1. By giving a name and laying the foundations of a newly emerging social science Comte filled in the vacuum. The name that he gave is quite apt to the science, i.e., sociology, which is all comprehensive in nature. ,
2. Comte’s insistence on positive approach, objectivity and scientific attitude contributed to the progress of social sciences in general.
3. Comte’s ideas relating to the Law of Three Stages reveal that man became more and more rational and scientific in his approach by gradually giving up speculations, imaginations, etc. He also showed that there is a close association between the intellectual evolution and the social progress.
4. Even though his classification of sciences is not perfect, it has shown how and why sociology depends heavily on the achievements of other sciences. Comte has shown that any broad-based science will grow only after the growth of sciences that have emerged prior to that.
5. Comte’s writings reveal an enormous wealth of ideas. He has made a number of propositions concerning the scope and method of sociology. He has shown the way towards the modern definition of sociology and its basic divisions. “With the decline of evolutionism, however, sociology returned, though with modifications, to Comte’s view about its subject-matter” — Prof. Timasheff.
6. The division of sociology into social statics and social dynamics, i.e., into social order and social change or progress – which Comte made, is quite appropriate. Even the present-day sociologists speak of the same divisions.
7. Comte gave maximum importance to the scientific method.
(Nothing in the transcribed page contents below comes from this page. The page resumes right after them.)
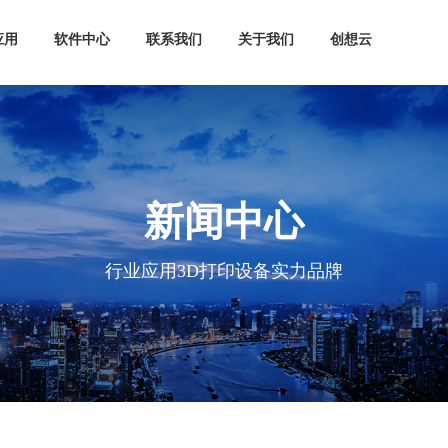
应用
软件中心
联系我们
关于我们
创想云
新闻中心
行业应用3D打印设备实力品牌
He criticised the armchair social philosophers and stressed the need to follow observation, classification of data and experimentation of the main steps involved in the scientific method. This stress on the scientific method provided a boost for the growth of science.
8. Comte argued that sociology was not just a ‘pure’ science but an ‘applied’ science also. He believed that sociology, “the science of his creation” would help to solve the problems of the society. He “invented the new science as a necessary instrument of social reform.”
9. Though one can charge Comte as a “morality-intoxicated” man, one cannot reject Comte’s attempts to uphold the “moral order” in society as highly unwanted. In fact, by highlighting the
importance of “morality” he became a guide and a source of inspiration for Arnold Toynbee and Pitirim A. Sorokin.
10. Finally, by doing a lot of descriptive work Comte contributed to the growth of theoretical sociology.